New Draft China Tech Regulations: Short-term Pain, Long-term Gain
Timothy Fung, Head of Equity Advisory, Asia
The new antitrust regulations in China will have implications for major Internet companies with dominant positions across segments. But the consequences are likely be less disruptive, given their reduced dominance across segments compared to a few years ago.
The State Administration for Market Regulation (SAMR) of China on 10 November 2020 unveiled a draft regulation (the Draft), which aims to curb monopolistic behaviors in the internet platform economy, strengthen and improve anti-monopoly regulations, protect fair competition, and safeguard the interest of consumers and all participants influenced by the platform economy.
This anti-monopoly draft (key details as summarised in Table 1) is the first detailed regulation aimed at rooting out monopolistic practices in China’s internet industry. Under the regulation, internet companies may face real penalty for misconduct. The draft expressly prohibits companies from abusing their dominant market positions, and list specific prohibitions such as banning unreasonable bundling sales and selling below cost. Violators could be forced to divest assets, intellectual property or technologies, open up their platform or adjust algorithms.
Giant Incumbents Challenged by Disruptors
We believe that the potential implementation of the new antitrust regulations will have implications for major Internet companies with dominant positions across segments. That said, competition has already intensified in recent years, with giant "incumbents" losing market share to smaller "disruptors", so the consequences will likely be less disruptive, given reduced dominance across segments compared to a few years ago.
We also note that China’s leading internet companies have been readying themselves for a more refined regulatory environment over the years, as regulations were gradually tightened over some subsectors. For instance, the largest China internet companies have opened up their artificial intelligence (AI) and cloud platforms to support technology ecosystem partners and China’s technological innovations. A leading music streaming app has been adjusting its exclusive music intellectual property (IP) rights structure with record companies, and some online travel app have adjusted its bundle sales strategies.
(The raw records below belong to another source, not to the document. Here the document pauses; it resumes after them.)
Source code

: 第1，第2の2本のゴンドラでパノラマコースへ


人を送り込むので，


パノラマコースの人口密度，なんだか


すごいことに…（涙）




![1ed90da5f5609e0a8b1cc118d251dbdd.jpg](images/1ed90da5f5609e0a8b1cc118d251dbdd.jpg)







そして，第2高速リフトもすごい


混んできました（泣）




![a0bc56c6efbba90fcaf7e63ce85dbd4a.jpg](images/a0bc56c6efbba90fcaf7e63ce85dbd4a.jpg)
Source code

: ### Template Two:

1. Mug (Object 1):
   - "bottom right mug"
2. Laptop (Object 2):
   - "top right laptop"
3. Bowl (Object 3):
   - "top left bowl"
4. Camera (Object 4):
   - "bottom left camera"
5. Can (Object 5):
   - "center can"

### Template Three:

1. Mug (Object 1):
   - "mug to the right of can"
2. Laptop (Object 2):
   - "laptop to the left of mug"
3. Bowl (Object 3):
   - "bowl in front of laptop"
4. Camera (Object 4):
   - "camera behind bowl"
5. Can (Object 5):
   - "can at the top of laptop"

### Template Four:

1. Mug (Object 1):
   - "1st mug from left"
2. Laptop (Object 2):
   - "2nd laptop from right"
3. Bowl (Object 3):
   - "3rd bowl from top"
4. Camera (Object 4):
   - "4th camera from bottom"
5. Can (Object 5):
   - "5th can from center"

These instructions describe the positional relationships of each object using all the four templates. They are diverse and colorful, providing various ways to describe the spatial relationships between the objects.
Ecommerce, Payment and Online Services Industries to Face Heightened Scrutiny
In terms of sector impact, we expect the Ecommerce and Online services industries to face heightened scrutiny under the new regulation, as the nature of their businesses hinges on many of the aspects highlighted in the Draft, such as competing for merchants to exclusively choose an ecommerce platform, differentiated pricing, bundling strategies and competing at below market cost. The payment sector will also be impacted by recent tightened fintech regulations, as illustrated in the delayed listing of a leading China fintech company in November 2020, which was supposed to be the largest Initial Public Offering in history.
We believe that the regulation would constrain e-commerce platforms’ ability to expand user base by means of offering aggressive subsidies. Some ecommerce platforms have provided strong subsidies and brought selling prices to below cost to compete for user traffic, which could be outlawed. In fact, this could be seen as a positive sign for incumbents as it could serve to limit new entrants from aggressively pricing to gain market share.
Some ecommerce/online services companies have also been under scrutiny for demanding vendors to transact only on one platform, and providing differentiated prices to different customers based on shopping history and profiles. Such conduct will be under close watch by the regulators, based on the antitrust guidelines. Nonetheless, we note that merchants and restaurants have increasingly been using multiple platforms given intensifying competition in both e-commerce and food delivery in recent years.
Online Entertainment and Search Engines are Relatively Less Affected
We believe that the online entertainment/search platforms are likely to be less affected by the Draft, as competition in the sector is much more diversified. Leading online entertainment platforms have already taken actions to address regulatory concerns over potential monopoly behaviors. For example, a leading music streaming app gradually ceased to be exclusive music IP distributors of global leading music labels as it raises potential monopoly concern. This change does not materially impact the company’s business model, but instead optimises its content costs structure.
Conclusion: Regulation Brings Short-term Pain but Long-term Gain
Overall, the trend of increasing tech regulation is a global phenomenon. While we do not rule out further guidelines from the government to rein in powerful internet platforms, we believe that the Chinese government is not aiming to curb the development of internet companies or break them up given that the platform economy brings innovation and digitalisation to the overall economy. Rather, it is proposing regulations that could shape the competitive landscape into a more balanced and sustainable environment for long term growth. We buy into weakness in China tech.